Vision needed to stay at the top
At the time of the coup, the expectations of Australians were riding high – not unlike when Abbott came to power in 2013, Mr Hogan pointed out – and the risk of disappointment in the early days can be significant. To prevent a drop-off in the “bounce” effect, Mr Hogan suggested that the leadership would need to deliver a reform strategy for the medium-term within its first 100 days in office.
“A clear economic strategy is critical,” Mr Hogan said.
According to the Westpac Melbourne Institute Index of Consumer Sentiment, we’re more likely to be focused on the negative right now.
“The market volatility and unfavourable media coverage on property markets
appears to have triggered a reassessment of risk preferences,” said Westpac’s Chief Economist Bill Evans.

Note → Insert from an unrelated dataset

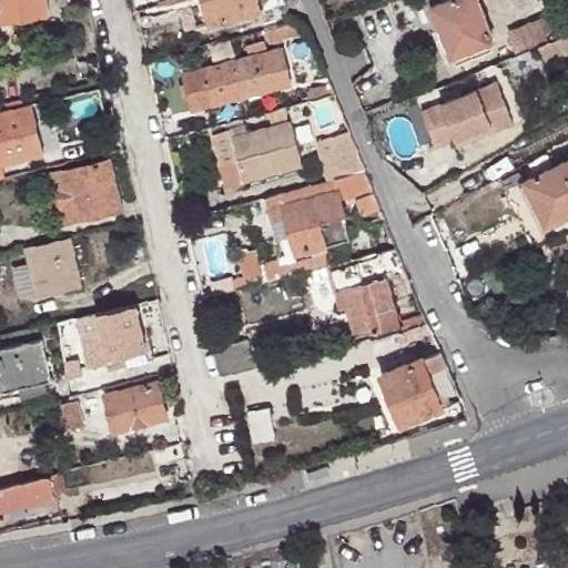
[(44,13),(43,0),(0,0),(0,16),(0,19),(44,13)]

“When we asked consumers about the ‘wisest place for savings’ there was a much higher proportion nominating ‘pay down debt’ – 24.4% in March compared to 17.8% in December – with this month’s reading the highest since December 2011( 26.6%) when the European Financial Crisis was in full swing. This move to more risk averse preferences also saw a 4.5 percentage point
increase in the proportion of respondents who favoured fixed interest investments, including bank deposits with significant reductions in the proportion nominating real estate (down to 14.7% from 23.4% in December ) and shares (down from 9.9% in December to 7.6% in March).”
What consumer confidence can mean for Australia
Consumer confidence is a term used to measure how optimism people are about the state of their economy and the future of their individual finances.
When consumer confidence is low, people typically try to save or pay off debts, because they are not optimistic about the economy or their own individual finances improving.
When consumer confidence is high, people typically spend rather than save – so watch your credit card bill! Of course, there are some who tend to be “savers” no matter what the economic climate, but for the rest of us, it’s important to make sure we keep our finances stable during times of change.